=== Provided records ===

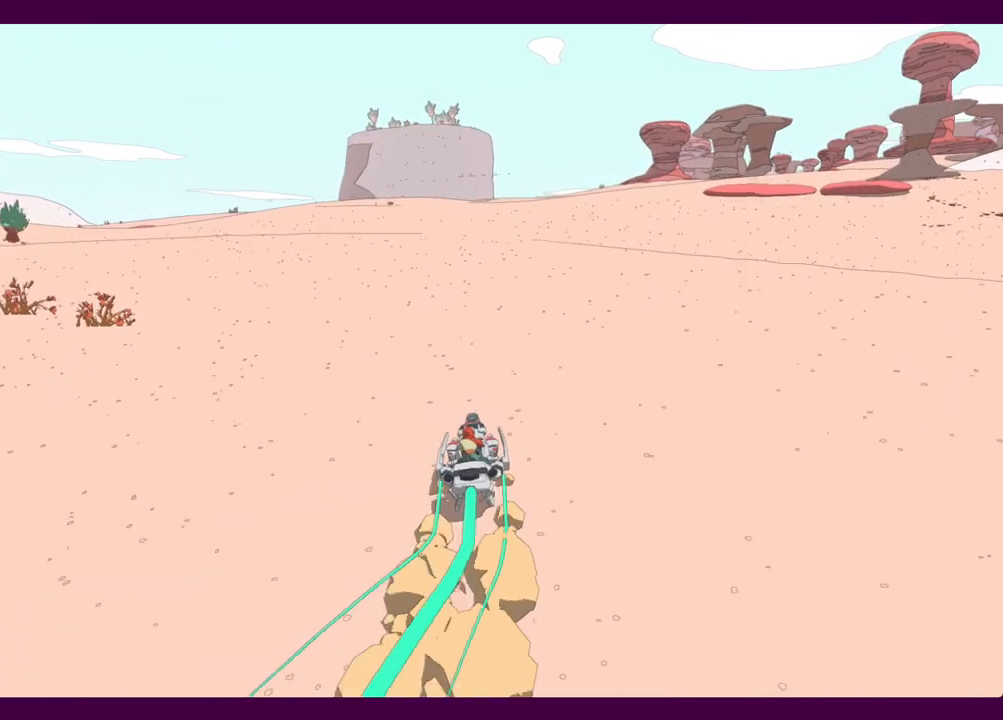
{"keys": ["w"], "mouse": [], "events": []}
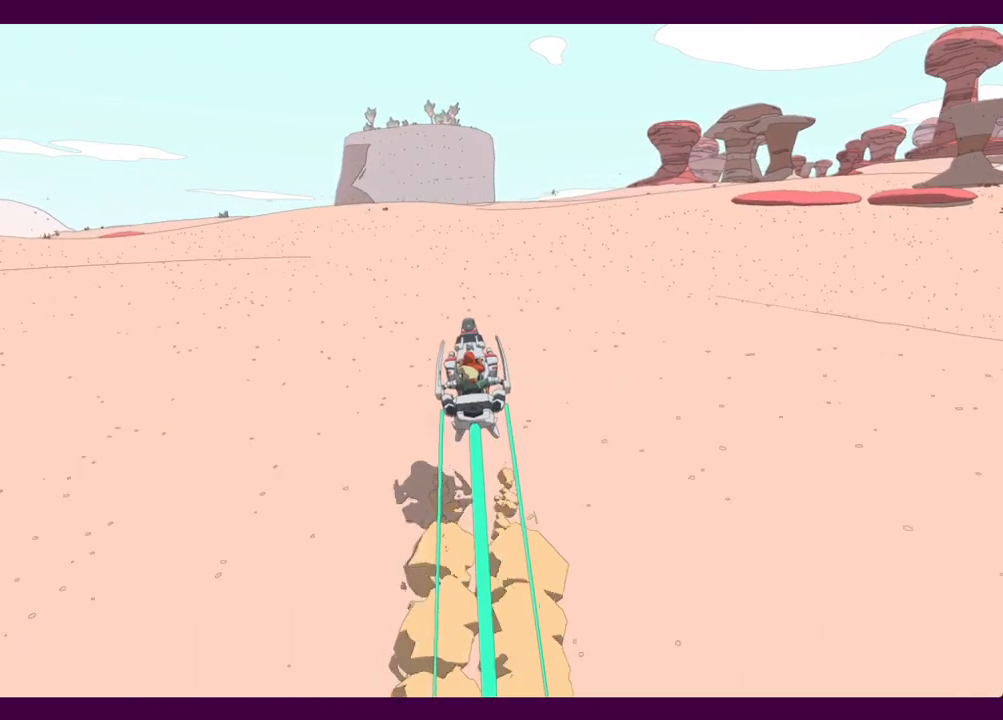
{"keys": ["w"], "mouse": [], "events": []}
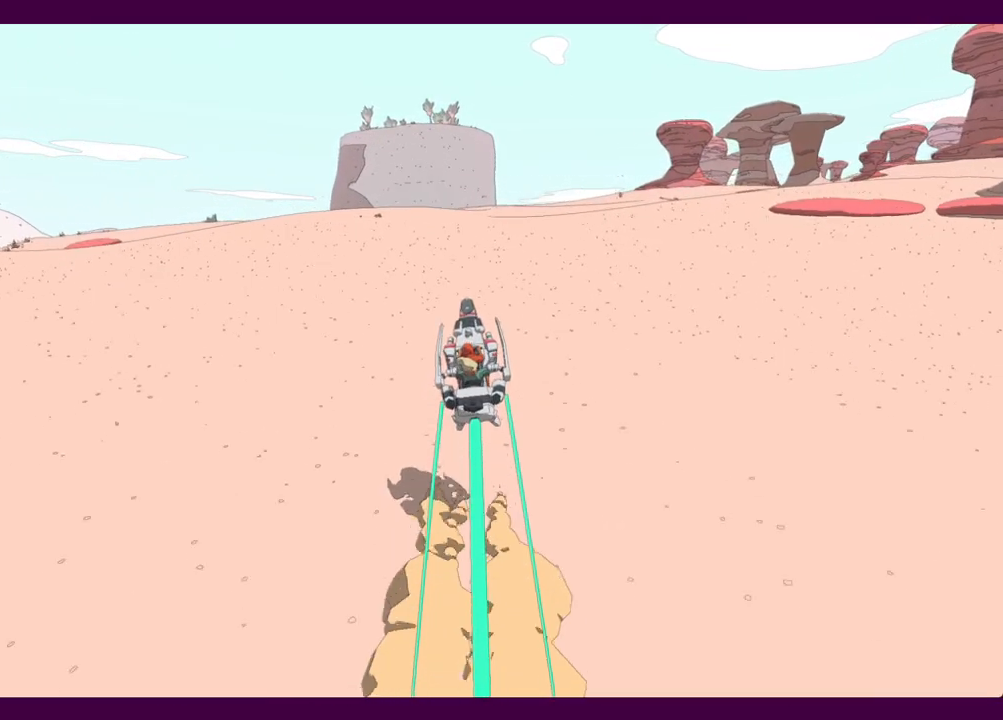
{"keys": ["w"], "mouse": [], "events": [[334, "d", "down"], [384, "d", "up"]]}
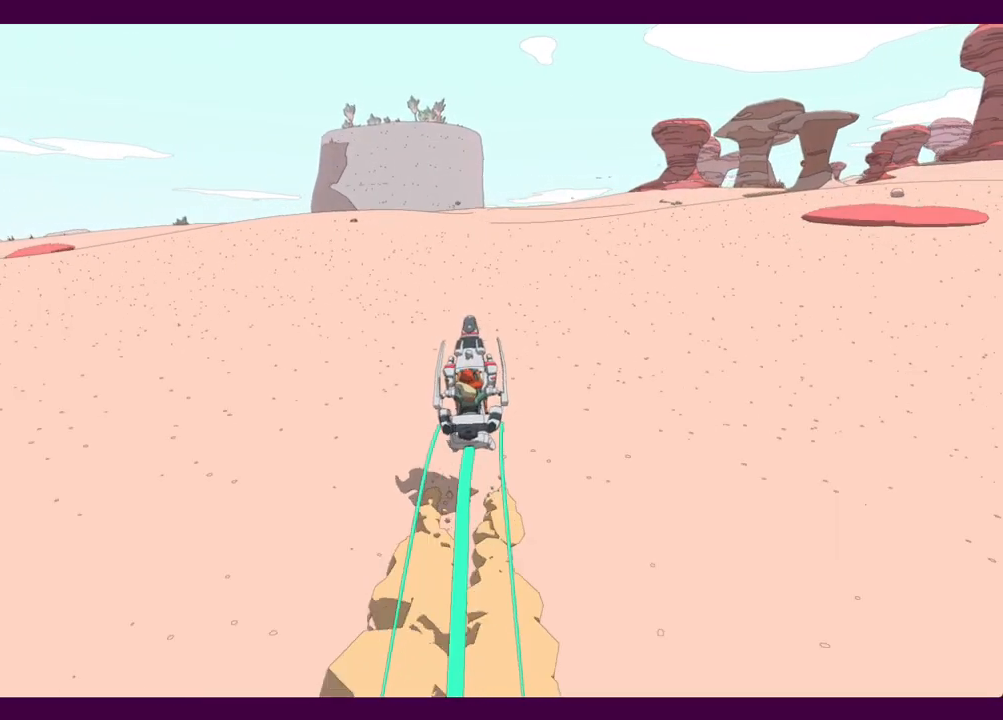
{"keys": ["w"], "mouse": [], "events": []}
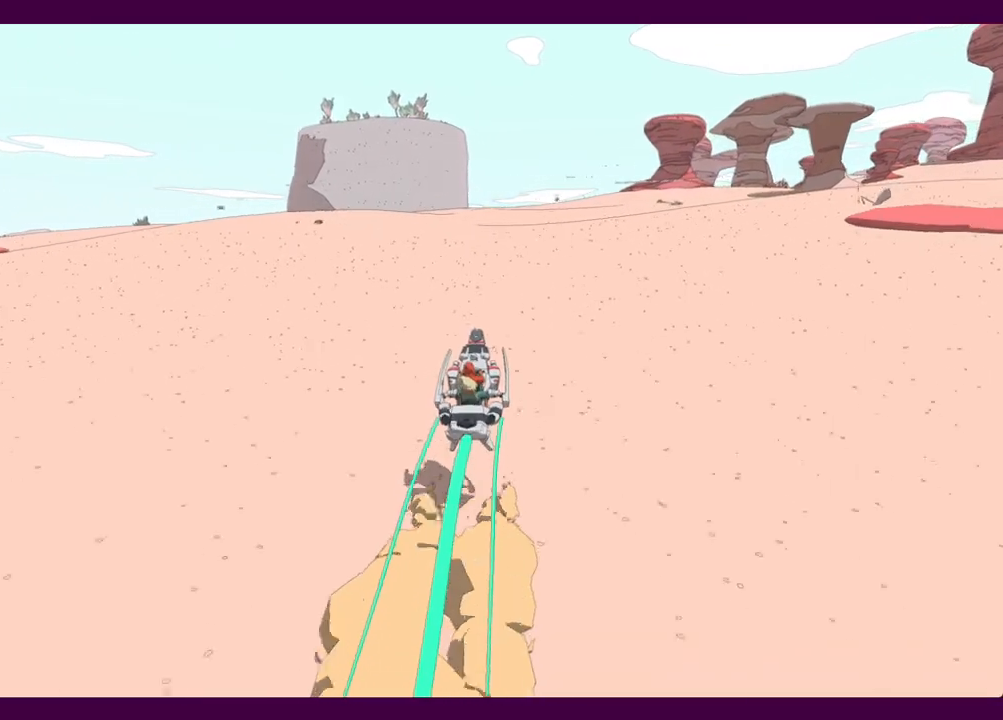
{"keys": ["w"], "mouse": [], "events": []}
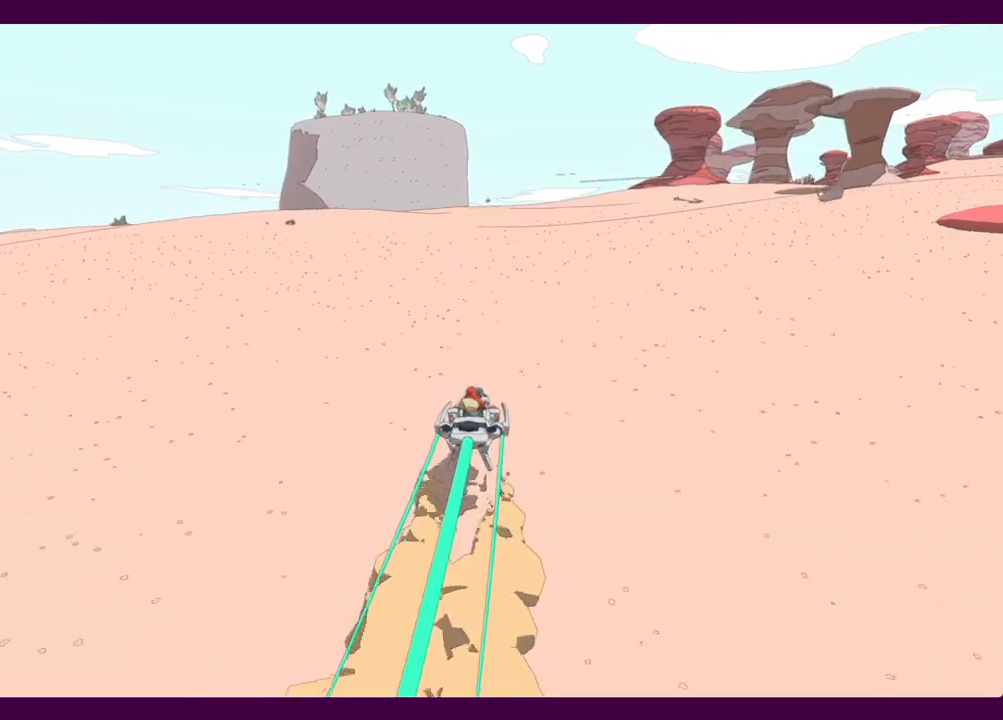
{"keys": ["w"], "mouse": [], "events": []}
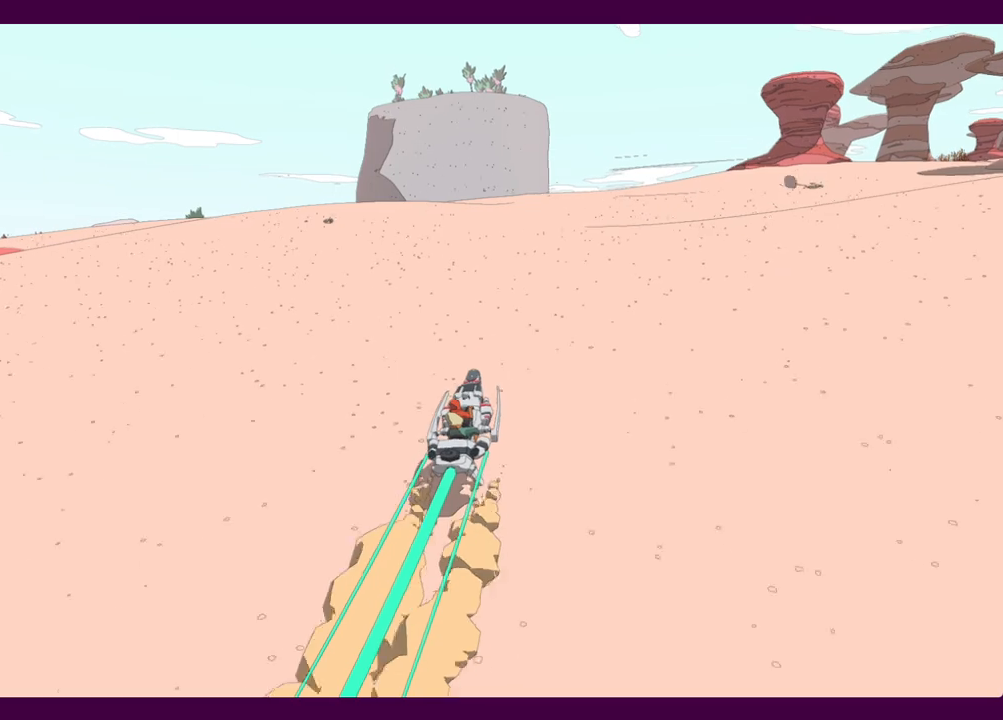
{"keys": ["w"], "mouse": [], "events": []}
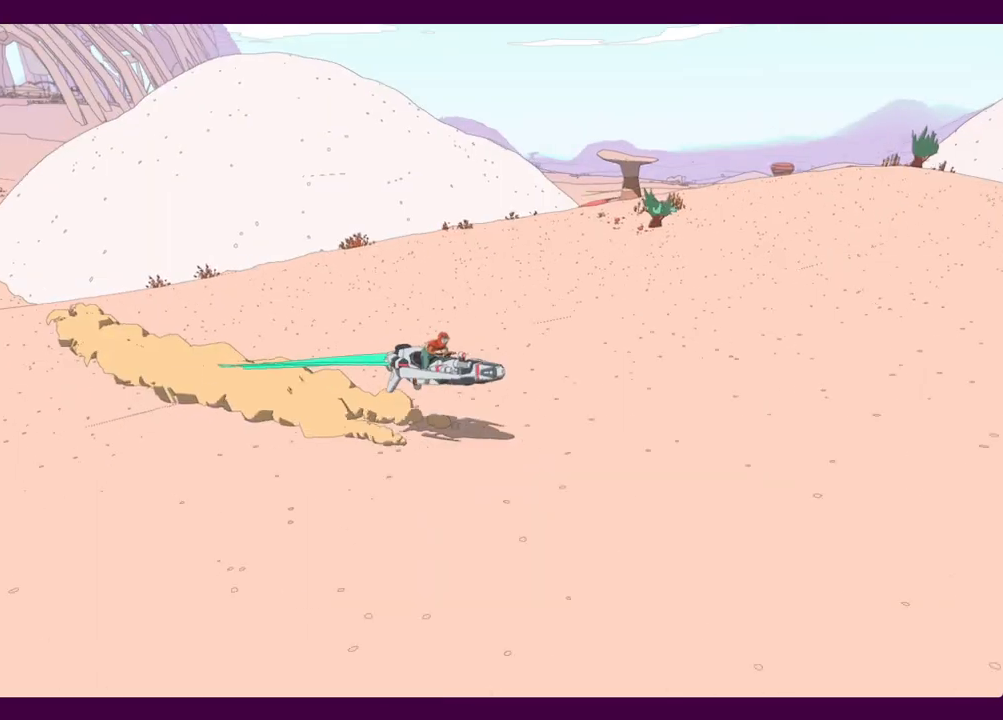
{"keys": ["w"], "mouse": [], "events": []}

===

[Task to carry out]
A faithful copy of every record is needed here. Leave the images out of it.

[Answer space]
{"keys": ["w"], "mouse": [], "events": []}
{"keys": ["w"], "mouse": [], "events": []}
{"keys": ["w"], "mouse": [], "events": [[334, "d", "down"], [384, "d", "up"]]}
{"keys": ["w"], "mouse": [], "events": []}
{"keys": ["w"], "mouse": [], "events": []}
{"keys": ["w"], "mouse": [], "events": []}
{"keys": ["w"], "mouse": [], "events": []}
{"keys": ["w"], "mouse": [], "events": []}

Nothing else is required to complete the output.